* What the task asks *
Pick up the medicine article header below at the point where it stops, and write what comes next.

Q1 · MEDICINE
Article
Author: Nguyen, Phan M. ; Yazdani, Nahid ; Bonnefous, Céline ; Roppe, Jeffrey ; Smith, Nicholas D. ; Rao, Tadimeti S. ; Severance, Daniel ; Symons, Kent T. ; Walsh, John P. ; Zhang, Yan ; Noble, Stewart A. ; Sablad, Marciano ; Rix, Peter ; Rozenkrants, Natasha ; Shiau, Andrew K. ; Zhuang, Hui ; Chen, Xiaohong ; Wang, Li ; Hassig, Christian A. ; Payne, Joseph E.

* Source material *
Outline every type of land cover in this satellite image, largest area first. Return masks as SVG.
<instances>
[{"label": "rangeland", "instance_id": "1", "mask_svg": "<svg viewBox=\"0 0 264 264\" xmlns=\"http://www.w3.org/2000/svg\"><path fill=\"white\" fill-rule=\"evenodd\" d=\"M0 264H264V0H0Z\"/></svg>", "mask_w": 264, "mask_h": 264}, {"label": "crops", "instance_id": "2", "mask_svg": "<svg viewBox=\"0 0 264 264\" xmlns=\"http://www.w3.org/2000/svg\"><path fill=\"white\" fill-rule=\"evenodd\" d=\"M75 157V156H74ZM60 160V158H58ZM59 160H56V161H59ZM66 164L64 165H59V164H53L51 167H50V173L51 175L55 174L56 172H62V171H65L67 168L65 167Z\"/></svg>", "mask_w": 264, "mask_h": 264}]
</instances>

* Exercise result *
There are three isoforms of dimeric nitric oxide synthases (NOS) that convert arginine to citrulline and nitric oxide. Inducible NOS is implicated in numerous inflammatory diseases and, more recently, in neuropathic pain states. The majority of existing NOS inhibitors are either based on the structure of arginine or are substrate competitive. We describe the identification from an ultra high-throughput screen of a novel series of quinolinone small molecule, nonarginine iNOS dimerization inhibitors. SAR studies on the screening hit, coupled with an in vivo lipopolysaccharide (LPS) challenge assay measuring plasma nitrates and drug levels, rapidly led to the identification of compounds 12 and 42--potent inhibitors of the human and mouse iNOS enzyme that were highly selective over endothelial NOS (eNOS). Following oral dosing, compounds 12 and 42 gave a statistical reduction in pain behaviors in the mouse formalin model, while 12 also statistically reduced neuropathic pain behaviors in the chronic constriction injury (Bennett) model.